§ Records for the task
*** Begin section ***
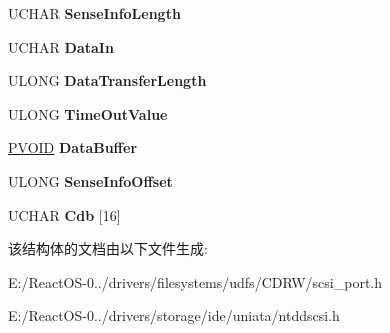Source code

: \begin{DoxyCompactItemize}
\mbox{\label{struct___s_c_s_i___p_a_s_s___t_h_r_o_u_g_h___d_i_r_e_c_t_a287d40847fb3d7c3d4bf320aad59e93c}} 
U\+C\+H\+AR {\bfseries Sense\+Info\+Length}
\item 
\mbox{\label{struct___s_c_s_i___p_a_s_s___t_h_r_o_u_g_h___d_i_r_e_c_t_ab79a755806b7649632bb74ceeddd0bf5}} 
U\+C\+H\+AR {\bfseries Data\+In}
\item 
\mbox{\label{struct___s_c_s_i___p_a_s_s___t_h_r_o_u_g_h___d_i_r_e_c_t_aac03accc52875b43644f634e4a1d74b0}} 
U\+L\+O\+NG {\bfseries Data\+Transfer\+Length}
\item 
\mbox{\label{struct___s_c_s_i___p_a_s_s___t_h_r_o_u_g_h___d_i_r_e_c_t_a4f5b6966d1a94e4747fe4c29ac6477c2}} 
U\+L\+O\+NG {\bfseries Time\+Out\+Value}
\item 
\mbox{\label{struct___s_c_s_i___p_a_s_s___t_h_r_o_u_g_h___d_i_r_e_c_t_ad25cab3a4f6431c0c53cc3312ddfe4a9}} 
\hyperlink{interfacevoid}{P\+V\+O\+ID} {\bfseries Data\+Buffer}
\item 
\mbox{\label{struct___s_c_s_i___p_a_s_s___t_h_r_o_u_g_h___d_i_r_e_c_t_a41684a36095f73cca5f584d4a4e07b2b}} 
U\+L\+O\+NG {\bfseries Sense\+Info\+Offset}
\item 
\mbox{\label{struct___s_c_s_i___p_a_s_s___t_h_r_o_u_g_h___d_i_r_e_c_t_ac0d7cf1884c069d3bf3cd64068b7cc5d}} 
U\+C\+H\+AR {\bfseries Cdb} \mbox{[}16\mbox{]}
\end{DoxyCompactItemize}


该结构体的文档由以下文件生成\+:\begin{DoxyCompactItemize}
\item 
E\+:/\+React\+O\+S-\/0../drivers/filesystems/udfs/\+C\+D\+R\+W/scsi\+\_\+port.\+h\item 
E\+:/\+React\+O\+S-\/0../drivers/storage/ide/uniata/ntddscsi.\+h\end{DoxyCompactItemize}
*** End section ***
§ Work to complete
Which of the lines above hold the string "Sense"? Copy each one.

§ Response area
U\+C\+H\+AR {\bfseries Sense\+Info\+Length}
U\+L\+O\+NG {\bfseries Sense\+Info\+Offset}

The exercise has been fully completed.